Paul Schrader spent decades of exploring the scarred psyches of American men who succumb to violence when pain overcomes reason, but nowhere as poignantly and powerfully as in Affliction (1997), his adaptation of Russell Banks’ novel.
Affliction stars Nick Nolte as Wade Whitehouse, an unambitious, jocular small town sheriff and odd job man to a small time entrepreneur, and the survivor of a bitter alcoholic father (James Coburn) who tormented him and his brother Rolfe (Willem Dafoe) with a constant barrage of insults, taunts, and outbursts of violence. It ostensibly revolves around Wade’s obsessive investigation of a hunting accident that took the life of a wealthy union organizer, a pursuit that soon overtakes everything, but the real drama is within the family. When Wade’s mother dies and his father moves in with him, the familiar patterns and the cycle of vicious taunts and emotional humiliation of the past are reignited. Coburn delivers one of the greatest performances of his career as the spiteful old man who, after a brief period of mourning, rises back to abusive life with a grin hardened to a mocking, venomous sneer. He won an Academy Award for that performance, the first and only Oscar of his career.

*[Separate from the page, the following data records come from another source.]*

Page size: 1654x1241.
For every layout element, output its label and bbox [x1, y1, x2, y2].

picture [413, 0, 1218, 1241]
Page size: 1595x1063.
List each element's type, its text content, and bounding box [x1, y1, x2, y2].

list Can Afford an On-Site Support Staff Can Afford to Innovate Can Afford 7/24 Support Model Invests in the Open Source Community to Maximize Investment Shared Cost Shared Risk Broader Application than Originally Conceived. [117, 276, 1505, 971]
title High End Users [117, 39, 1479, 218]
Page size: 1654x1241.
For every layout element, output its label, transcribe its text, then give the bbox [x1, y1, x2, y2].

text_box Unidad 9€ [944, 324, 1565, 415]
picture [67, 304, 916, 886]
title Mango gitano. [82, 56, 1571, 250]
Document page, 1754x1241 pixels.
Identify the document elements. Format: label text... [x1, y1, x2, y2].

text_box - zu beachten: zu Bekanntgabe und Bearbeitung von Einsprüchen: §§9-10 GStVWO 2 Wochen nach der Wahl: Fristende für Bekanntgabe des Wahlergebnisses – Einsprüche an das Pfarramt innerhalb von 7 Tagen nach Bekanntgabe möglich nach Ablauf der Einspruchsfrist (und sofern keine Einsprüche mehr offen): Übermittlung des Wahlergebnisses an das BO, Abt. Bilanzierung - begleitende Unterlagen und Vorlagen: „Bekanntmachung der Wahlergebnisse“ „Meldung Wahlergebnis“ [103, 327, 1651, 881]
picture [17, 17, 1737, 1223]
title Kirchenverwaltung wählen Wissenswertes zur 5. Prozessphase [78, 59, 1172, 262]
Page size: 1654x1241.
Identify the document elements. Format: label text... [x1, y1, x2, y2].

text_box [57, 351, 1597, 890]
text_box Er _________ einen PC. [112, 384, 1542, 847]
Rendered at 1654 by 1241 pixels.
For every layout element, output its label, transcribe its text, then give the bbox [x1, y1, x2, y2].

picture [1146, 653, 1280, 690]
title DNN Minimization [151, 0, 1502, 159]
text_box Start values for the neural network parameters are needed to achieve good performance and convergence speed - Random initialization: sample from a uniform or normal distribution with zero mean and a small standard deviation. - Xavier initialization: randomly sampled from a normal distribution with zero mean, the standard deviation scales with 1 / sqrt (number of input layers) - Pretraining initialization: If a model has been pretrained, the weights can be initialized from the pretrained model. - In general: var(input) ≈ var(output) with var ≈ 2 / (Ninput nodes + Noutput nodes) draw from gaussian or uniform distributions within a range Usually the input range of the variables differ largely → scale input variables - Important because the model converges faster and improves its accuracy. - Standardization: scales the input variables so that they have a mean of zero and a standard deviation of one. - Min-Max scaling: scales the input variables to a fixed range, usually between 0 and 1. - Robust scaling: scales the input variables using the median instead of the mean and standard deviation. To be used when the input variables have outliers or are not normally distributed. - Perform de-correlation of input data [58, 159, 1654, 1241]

Nolte uses his stocky physicality, raspy voice and rough masculinity to explore the tensions of Wade. He peels back the facade of swagger and gruffness to reveal the internalized demons he’s bottled up for years in privileged moments of intimacy: the pain behind the smile, the hardened, faraway looks he quickly covers over with a joke and a laugh. When he looks in the mirror, his face almost recoils in recognition; the legacy of his father is working its way out and it terrifies him.
Set against the chilly, snow covered hills of rural Maine and the chillier distance of Dafoe’s careful narration, this is Schrader’s most restrained, most evocative, most harrowing cinematic vision, a film that brings European art cinema and the American experience together to explore the real toll of violence on both brothers.